1. A viscous damper, comprising a cylinder (1), a piston (2), and a piston rod (3), wherein the cylinder (1) contains oil, the piston (2) is housed within the cylinder (1) and is used to move within the cylinder (1), one end of the piston rod (3) is connected to the piston (2), and the other end of the piston rod (3) extends to the outside, characterized in that: It also includes a top pad (6) and a bottom pad (7), the top pad (6) being disposed at the inner top of the cylinder (1) and the bottom pad (7) being disposed at the inner bottom of the cylinder (1), the top pad (6) and the bottom pad (7) being used to contact the piston (2).

2. The viscous damper according to claim 1, characterized in that, The top pad (6) and / or bottom pad (7) have internal cavities, which are closed cavities containing a buffer medium.

3. The viscous damper according to claim 1 or 2, characterized in that, The top pad (6) is annular, and the piston rod (3) is located in the inner ring of the top pad (6); and / or; The bottom pad (7) is circular.

4. The viscous damper according to claim 3, characterized in that, The top pad (6) is located at the top center of the cylinder (1).

5. The viscous damper according to claim 3, characterized in that, The diameter of the bottom pad (7) is smaller than the internal diameter of the cylinder (1).

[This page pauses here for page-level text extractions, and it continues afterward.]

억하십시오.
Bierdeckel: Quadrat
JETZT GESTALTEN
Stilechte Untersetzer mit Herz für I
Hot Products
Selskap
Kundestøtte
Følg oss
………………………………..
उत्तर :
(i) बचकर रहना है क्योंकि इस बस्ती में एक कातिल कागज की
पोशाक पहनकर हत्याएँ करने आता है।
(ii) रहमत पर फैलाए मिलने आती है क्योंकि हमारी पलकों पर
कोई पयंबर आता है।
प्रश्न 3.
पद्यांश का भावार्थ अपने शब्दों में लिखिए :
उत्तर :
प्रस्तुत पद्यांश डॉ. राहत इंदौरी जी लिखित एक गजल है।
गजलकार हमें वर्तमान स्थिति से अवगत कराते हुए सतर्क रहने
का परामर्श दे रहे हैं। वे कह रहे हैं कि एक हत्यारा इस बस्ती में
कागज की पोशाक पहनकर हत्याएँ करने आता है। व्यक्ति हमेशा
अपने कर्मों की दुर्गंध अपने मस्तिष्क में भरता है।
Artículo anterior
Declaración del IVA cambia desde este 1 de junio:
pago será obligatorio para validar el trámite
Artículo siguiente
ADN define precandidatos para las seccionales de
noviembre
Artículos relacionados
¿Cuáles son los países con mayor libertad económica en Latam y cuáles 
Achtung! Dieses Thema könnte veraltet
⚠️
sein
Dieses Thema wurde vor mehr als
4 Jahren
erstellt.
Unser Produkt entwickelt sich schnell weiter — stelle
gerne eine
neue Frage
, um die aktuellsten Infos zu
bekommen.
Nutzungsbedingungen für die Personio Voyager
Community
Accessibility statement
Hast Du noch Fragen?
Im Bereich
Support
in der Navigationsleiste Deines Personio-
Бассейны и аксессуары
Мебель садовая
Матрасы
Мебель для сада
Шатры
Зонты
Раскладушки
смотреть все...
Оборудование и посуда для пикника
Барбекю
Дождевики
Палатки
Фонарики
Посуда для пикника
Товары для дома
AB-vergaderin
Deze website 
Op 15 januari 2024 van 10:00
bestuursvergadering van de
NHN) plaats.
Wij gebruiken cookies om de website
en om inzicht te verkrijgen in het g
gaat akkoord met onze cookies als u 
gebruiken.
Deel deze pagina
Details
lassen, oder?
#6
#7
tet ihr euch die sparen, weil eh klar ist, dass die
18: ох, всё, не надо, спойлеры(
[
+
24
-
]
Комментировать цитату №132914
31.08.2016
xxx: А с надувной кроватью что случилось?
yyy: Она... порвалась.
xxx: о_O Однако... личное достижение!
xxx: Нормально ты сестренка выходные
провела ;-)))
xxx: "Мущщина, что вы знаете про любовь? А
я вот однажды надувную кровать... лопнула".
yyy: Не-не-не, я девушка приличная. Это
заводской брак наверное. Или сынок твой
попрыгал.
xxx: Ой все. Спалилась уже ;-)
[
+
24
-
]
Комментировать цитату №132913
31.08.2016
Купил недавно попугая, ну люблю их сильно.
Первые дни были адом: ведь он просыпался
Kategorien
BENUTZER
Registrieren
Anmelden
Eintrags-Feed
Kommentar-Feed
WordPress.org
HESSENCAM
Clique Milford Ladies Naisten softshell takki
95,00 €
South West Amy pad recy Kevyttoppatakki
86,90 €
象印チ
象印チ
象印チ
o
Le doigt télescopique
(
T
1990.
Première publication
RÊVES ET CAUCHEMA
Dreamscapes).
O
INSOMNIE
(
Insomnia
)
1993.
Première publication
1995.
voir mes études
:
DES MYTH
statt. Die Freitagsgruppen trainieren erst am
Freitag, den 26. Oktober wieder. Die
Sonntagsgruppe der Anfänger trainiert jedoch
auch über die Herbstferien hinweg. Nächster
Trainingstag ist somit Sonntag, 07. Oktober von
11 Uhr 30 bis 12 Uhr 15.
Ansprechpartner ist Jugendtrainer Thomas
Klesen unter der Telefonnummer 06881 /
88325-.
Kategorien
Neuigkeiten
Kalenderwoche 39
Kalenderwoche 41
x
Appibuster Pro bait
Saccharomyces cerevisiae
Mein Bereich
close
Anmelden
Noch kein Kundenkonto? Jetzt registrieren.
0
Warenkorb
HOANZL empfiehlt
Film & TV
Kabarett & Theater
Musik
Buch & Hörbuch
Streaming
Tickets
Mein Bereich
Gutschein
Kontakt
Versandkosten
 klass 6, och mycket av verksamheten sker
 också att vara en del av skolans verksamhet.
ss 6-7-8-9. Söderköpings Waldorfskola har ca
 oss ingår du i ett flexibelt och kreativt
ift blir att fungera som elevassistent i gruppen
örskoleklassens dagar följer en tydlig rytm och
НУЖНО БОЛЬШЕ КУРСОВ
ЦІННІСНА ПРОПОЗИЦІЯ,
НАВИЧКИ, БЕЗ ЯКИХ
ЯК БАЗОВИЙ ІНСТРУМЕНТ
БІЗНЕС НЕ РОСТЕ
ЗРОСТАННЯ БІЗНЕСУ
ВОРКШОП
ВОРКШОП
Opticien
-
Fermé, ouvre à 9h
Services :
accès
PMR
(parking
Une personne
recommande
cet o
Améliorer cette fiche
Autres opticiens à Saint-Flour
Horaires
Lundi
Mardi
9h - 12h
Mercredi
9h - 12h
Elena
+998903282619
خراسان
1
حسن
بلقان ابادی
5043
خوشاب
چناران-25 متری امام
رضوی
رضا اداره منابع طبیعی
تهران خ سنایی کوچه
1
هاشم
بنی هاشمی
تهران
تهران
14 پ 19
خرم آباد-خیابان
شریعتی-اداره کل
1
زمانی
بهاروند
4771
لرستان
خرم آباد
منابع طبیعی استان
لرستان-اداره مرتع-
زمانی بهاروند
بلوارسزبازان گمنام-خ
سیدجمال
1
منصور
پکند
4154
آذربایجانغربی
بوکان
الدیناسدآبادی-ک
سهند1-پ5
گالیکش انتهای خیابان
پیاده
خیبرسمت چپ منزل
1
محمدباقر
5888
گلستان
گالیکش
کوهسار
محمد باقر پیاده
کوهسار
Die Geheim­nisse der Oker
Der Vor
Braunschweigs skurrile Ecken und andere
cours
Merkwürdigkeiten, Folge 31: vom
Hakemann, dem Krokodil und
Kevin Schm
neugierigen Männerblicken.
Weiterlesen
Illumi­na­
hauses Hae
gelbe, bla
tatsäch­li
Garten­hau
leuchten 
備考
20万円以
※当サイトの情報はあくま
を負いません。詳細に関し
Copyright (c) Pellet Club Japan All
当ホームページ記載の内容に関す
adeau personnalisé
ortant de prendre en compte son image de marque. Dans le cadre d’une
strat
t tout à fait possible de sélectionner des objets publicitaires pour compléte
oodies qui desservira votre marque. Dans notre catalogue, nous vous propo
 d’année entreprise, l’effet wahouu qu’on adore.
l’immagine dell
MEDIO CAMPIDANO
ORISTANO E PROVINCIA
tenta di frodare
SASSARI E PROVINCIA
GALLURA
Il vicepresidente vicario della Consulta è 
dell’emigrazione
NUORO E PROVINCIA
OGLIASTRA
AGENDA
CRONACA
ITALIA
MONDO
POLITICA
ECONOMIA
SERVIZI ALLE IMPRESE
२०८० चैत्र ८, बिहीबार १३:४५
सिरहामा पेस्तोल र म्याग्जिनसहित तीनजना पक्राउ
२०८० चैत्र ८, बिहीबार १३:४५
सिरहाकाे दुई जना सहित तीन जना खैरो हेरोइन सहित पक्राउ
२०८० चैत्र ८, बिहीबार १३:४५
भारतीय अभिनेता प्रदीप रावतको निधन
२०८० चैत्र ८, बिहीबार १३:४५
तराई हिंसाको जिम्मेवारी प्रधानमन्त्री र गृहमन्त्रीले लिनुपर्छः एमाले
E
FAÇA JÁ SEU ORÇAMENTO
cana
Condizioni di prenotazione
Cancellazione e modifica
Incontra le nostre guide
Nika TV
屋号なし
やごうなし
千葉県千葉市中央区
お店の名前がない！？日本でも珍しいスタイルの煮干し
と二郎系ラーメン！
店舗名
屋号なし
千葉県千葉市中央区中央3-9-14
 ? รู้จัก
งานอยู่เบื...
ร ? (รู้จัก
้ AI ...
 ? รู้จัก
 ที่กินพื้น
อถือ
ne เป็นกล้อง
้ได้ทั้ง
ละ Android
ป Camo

6. The viscous damper according to claim 1, characterized in that, The cylinder body (1) is equipped with a closed structure (8) on the top. The closed structure (8) includes a closed cover (81), a sliding sleeve (82), a ball bearing (83), and a sealing ring (84). The closed cover (81) is fixedly installed on the top of the cylinder body (1). The sliding sleeve (82) is fixedly installed on the top of the closed cover (81). The inner ring of the sliding sleeve (82) is in contact with the piston rod (3). The top of the cylinder body (1) is also equipped with a ball bearing (83) and a sealing ring (84). The ball bearing (83) and the sealing ring (84) are installed in cooperation with the piston rod (3).

7. The viscous damper according to claim 6, characterized in that, A sound-absorbing block (85) is provided between the enclosure (81) and the cylinder (1).

8. The viscous damper according to claim 1, characterized in that, The cylinder body (1) has a sandwich structure on its side wall, and a sound insulation layer (11) is installed inside the sandwich.

9. The viscous damper according to claim 1, characterized in that, A base (4) is fixedly installed at the bottom of the cylinder (1), and a first soft pad (41) is fixedly installed at the bottom of the base (4).

10. The viscous damper according to claim 1, characterized in that, A top plate (5) is fixedly installed on the top of the piston rod (3), and a second soft pad (51) is fixedly installed on the top of the top plate (5).